<<<<
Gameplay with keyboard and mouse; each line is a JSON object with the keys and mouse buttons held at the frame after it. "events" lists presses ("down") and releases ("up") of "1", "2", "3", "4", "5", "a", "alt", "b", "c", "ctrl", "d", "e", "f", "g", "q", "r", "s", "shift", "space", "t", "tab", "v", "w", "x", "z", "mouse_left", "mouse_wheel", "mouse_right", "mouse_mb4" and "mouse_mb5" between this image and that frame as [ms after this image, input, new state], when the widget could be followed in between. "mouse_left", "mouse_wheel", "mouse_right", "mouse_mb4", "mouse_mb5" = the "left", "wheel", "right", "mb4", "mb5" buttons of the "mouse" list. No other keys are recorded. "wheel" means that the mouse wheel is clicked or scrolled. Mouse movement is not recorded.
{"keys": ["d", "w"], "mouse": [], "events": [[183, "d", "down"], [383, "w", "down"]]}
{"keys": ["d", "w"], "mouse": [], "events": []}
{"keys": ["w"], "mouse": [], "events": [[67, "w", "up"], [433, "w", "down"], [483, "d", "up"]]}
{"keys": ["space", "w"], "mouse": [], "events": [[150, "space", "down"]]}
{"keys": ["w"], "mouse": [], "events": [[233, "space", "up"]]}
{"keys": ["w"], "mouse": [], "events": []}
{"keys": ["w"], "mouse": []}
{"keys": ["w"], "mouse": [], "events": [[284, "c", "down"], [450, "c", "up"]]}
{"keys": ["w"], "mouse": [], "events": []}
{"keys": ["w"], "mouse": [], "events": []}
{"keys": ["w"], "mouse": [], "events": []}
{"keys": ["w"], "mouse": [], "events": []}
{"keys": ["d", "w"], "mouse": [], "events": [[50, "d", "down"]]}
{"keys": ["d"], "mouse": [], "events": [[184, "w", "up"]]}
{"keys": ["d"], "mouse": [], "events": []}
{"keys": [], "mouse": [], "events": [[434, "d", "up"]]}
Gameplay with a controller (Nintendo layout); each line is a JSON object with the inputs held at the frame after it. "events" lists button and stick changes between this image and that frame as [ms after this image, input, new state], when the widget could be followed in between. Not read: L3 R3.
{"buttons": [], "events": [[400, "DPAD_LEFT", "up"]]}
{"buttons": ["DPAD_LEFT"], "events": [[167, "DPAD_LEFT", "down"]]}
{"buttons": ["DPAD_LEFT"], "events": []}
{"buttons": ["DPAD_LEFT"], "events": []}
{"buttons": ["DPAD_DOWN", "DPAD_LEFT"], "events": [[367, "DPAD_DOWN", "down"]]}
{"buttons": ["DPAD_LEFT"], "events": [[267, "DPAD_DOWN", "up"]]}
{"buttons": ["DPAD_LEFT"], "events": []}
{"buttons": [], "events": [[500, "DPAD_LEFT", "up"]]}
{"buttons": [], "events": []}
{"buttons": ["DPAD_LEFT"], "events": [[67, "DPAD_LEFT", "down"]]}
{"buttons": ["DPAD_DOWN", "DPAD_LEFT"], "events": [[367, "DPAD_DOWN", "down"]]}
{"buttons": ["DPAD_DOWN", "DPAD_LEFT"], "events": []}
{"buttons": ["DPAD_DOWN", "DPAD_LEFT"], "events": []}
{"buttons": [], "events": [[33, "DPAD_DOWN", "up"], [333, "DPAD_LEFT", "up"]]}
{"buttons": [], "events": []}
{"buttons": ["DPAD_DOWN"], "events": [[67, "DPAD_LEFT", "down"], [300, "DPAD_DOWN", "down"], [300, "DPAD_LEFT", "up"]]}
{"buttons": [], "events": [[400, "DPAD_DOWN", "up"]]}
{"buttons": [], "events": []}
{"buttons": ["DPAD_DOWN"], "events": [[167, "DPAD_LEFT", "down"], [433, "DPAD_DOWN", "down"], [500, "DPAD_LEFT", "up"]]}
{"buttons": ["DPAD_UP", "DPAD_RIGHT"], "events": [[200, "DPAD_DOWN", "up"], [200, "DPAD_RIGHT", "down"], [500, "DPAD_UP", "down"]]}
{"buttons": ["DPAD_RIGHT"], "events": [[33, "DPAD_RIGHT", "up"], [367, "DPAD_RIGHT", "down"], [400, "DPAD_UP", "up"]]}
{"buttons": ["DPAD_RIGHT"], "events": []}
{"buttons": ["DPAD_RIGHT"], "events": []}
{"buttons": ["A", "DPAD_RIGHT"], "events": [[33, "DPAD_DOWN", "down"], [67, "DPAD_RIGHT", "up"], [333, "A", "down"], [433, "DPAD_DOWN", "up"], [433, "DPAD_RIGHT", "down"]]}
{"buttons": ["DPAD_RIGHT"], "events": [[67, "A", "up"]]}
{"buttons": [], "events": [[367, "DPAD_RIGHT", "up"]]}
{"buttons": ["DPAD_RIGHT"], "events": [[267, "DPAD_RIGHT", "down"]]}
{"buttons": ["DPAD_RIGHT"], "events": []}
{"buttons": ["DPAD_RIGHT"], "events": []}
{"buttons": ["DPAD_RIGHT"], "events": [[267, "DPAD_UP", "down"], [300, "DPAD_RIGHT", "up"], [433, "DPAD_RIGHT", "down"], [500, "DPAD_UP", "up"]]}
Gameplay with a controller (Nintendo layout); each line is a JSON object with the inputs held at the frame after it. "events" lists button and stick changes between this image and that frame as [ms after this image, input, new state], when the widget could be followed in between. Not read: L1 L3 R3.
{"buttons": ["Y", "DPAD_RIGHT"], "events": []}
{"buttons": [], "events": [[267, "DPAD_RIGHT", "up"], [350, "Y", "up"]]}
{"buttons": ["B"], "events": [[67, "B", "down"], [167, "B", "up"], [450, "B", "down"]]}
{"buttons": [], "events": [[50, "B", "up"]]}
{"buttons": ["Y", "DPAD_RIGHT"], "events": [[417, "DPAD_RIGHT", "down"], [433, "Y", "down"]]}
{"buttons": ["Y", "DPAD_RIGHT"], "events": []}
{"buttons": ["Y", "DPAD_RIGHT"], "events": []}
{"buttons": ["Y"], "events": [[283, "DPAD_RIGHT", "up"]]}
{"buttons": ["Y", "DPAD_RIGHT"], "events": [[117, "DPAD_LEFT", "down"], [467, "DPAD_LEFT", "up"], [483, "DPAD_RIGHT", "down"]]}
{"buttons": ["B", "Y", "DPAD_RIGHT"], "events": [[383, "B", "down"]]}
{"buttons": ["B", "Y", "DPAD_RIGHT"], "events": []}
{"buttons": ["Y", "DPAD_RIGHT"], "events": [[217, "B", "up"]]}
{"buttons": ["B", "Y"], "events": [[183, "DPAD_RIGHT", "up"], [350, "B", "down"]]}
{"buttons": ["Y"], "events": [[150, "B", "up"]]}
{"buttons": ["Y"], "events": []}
>>>>
PROBLEM TO WORK ON - Go through the material and select each line with the string "controller" in it.

RESULT OF THE EXERCISE -
Gameplay with a controller (Nintendo layout); each line is a JSON object with the inputs held at the frame after it. "events" lists button and stick changes between this image and that frame as [ms after this image, input, new state], when the widget could be followed in between. Not read: L3 R3.
Gameplay with a controller (Nintendo layout); each line is a JSON object with the inputs held at the frame after it. "events" lists button and stick changes between this image and that frame as [ms after this image, input, new state], when the widget could be followed in between. Not read: L1 L3 R3.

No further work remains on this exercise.